A major problem for cancer treatment is that cancer cells escape detection of the immune system. Several treatments have been developed that re-activate the immune system to kill the cancer cells. These treatments have revolutionized cancer treatment. However, only a minority of patients appears to benefit from these treatments, which is at least in part due to the fact that thus far only very few immune treatments have been clinically approved. We previously identified a compound that may modulate the immune response. This project was aimed at further developing this compound. In brief, the findings of this project are that this compound kills a wide variety of tumor cells. We investigated its mechanism of action, and found that it induces rapid loss of c-Myc from the cell, while simultaneously activating p53. c-Myc is a protein that is important for survival and proliferation of most tumor types and is also well known to modulate the sensitivity of cancer cells to the immune system; p53 is a protein that protects the organism against cancer by inducing apoptosis of malignant cells. Indeed, treatment of tumor cells with the compound halted cell proliferation, induced cell differentiation and triggered cell death. In-depth mechanistic studies revealed that the compound may insert itself into the DNA of cells (intercalation), thereby preventing synthesis of c-Myc and activating p53.

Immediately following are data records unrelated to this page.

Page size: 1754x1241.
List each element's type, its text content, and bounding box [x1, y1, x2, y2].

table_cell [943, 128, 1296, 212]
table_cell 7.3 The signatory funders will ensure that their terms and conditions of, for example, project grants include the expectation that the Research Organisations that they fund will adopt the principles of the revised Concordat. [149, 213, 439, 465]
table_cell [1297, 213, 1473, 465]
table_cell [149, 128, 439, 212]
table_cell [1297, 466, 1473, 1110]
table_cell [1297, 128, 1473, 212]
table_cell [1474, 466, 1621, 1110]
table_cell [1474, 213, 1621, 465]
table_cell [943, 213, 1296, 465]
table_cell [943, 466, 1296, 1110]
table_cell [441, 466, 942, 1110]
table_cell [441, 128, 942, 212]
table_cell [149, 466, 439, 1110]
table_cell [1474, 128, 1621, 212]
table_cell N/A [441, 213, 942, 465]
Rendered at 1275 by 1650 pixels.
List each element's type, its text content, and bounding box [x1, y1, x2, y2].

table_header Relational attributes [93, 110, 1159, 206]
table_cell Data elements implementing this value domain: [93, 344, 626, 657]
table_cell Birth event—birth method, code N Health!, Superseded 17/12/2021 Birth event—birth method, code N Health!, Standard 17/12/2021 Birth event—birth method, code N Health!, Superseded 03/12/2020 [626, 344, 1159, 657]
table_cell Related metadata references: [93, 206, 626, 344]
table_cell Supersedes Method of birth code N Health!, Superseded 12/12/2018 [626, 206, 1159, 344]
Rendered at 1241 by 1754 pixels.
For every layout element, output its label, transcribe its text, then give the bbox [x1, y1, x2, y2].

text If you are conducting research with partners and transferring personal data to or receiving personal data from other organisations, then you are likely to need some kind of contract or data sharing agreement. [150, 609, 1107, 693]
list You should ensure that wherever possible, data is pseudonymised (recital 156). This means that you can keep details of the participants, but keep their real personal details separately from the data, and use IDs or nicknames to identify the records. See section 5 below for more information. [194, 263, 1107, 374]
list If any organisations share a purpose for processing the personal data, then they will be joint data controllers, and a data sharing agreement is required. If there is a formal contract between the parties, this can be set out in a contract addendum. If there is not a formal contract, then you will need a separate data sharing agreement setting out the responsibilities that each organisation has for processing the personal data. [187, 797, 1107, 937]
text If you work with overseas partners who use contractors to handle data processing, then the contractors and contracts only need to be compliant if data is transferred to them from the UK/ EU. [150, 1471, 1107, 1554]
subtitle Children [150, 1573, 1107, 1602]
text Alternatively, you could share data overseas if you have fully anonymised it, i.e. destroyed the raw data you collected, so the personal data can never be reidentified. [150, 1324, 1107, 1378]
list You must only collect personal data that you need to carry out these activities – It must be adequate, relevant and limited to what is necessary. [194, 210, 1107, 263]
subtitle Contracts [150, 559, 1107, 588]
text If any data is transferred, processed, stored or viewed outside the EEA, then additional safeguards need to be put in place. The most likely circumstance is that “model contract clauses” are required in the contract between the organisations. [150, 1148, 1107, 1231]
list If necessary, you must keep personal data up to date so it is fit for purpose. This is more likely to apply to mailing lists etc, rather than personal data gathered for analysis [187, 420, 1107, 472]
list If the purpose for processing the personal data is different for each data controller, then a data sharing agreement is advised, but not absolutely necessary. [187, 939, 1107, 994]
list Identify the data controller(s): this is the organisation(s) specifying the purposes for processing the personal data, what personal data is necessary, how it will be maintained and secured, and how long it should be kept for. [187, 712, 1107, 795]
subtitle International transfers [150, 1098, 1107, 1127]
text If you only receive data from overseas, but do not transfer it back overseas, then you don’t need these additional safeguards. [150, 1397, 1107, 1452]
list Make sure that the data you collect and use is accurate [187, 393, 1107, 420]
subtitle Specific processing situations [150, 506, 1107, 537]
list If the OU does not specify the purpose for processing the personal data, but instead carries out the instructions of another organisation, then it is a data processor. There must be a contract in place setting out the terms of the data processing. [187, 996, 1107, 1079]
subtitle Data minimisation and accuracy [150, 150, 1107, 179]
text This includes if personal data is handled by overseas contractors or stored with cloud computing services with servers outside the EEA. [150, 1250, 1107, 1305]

At the physiological level, we have determined how well the compound is taken up by cells, how stable it is, and what the maximum tolerated dose in animals is. The exact immune-modulating properties of this compound are presently less clear, although they appear to be dependent upon the tumor type. This will need to be studied in further detail in future studies. Finally, we explored IPR for this compound, and found that commercial potential of the compound is limited by the fact that it intercalates DNA, which is regarded as lower priority by many pharmaceutical companies.
In conclusion, we discovered a novel compound that inhibits c-Myc and selectively kills tumor cells. As such, this compound is a promising starting point for development of more selective compounds with anti-tumor activity. At present, we believe its main commercial potential will likely come from its usefulness as a research tool in academic studies.
The main impact of our findings for the research field comes from the fact that we have identified a range of molecules that induce depletion of c-Myc from cells. c-Myc is essential for growth and survival of cancer cells, but very few small-molecule tools exist to modulate the activity of c-Myc. Our compounds will be an important addition to the toolset for these studies. In addition, we expect that our compounds will serve as a useful starting point for development of more specific anti-cancer drugs, which we are currently pursuing in follow-up research projects.
The project resulted in establishment of valuable new competence at our department. Given that our department is mainly focused on basic research, there is limited experience with the processes and requirements for obtaining IPR and for commercialization of research findings. We have now built a knowledge structure that will facilitate innovation, IPR and commercialization at our development.
Immune checkpoint proteins regulate the duration and amplitude of physiological immune responses in normal tissues, which is crucial for self-tolerance and which prevents collateral damage from the immune system. Cancer cells co-opt certain immune-checkpoint pathways as a major mechanism of immune resistance, particularly against T cells that are specific for tumor antigens.
We have recently identified and characterized a small molecule hit compound from a 20K library screen that inhibits the expression of immune checkpoint proteins on the surface of cancer cells. Our preliminary data indicate that DJ34 is active against leukemic cells, including AML and ALL cells; other cancer have not yet been tested. This project is aimed at optimizing this compound and to explore its commercial potential as novel anti-immune checkpoint cancer therapy.
We will further characterize the physicochemical properties of this compound, determine its cancer cell sensitivity and demonstrate its efficacy in a relevant animal model of disease. We further aim to optimize the chemical template of the hit compound, to develop novel chemical entities with superior properties, with respect to ADME/PK, safety and efficacy.
During the project, we will also seek to secure IPR protection for the hit compound and analogs/derivatives, perform market analysis to determine the competitive landscape and therapeutic fields of greatest unmet medical need, and engage both clinical key opinion leaders and relevant pharmaceutical industry.
By the end of the project we aim to have demonstrated in vivo proof-of-concept, identified a preliminary lead suitable for further preclinical development, selected a preliminary primary target indication, and developed a strategy/plan for further commercial development of the novel therapeutic strategy.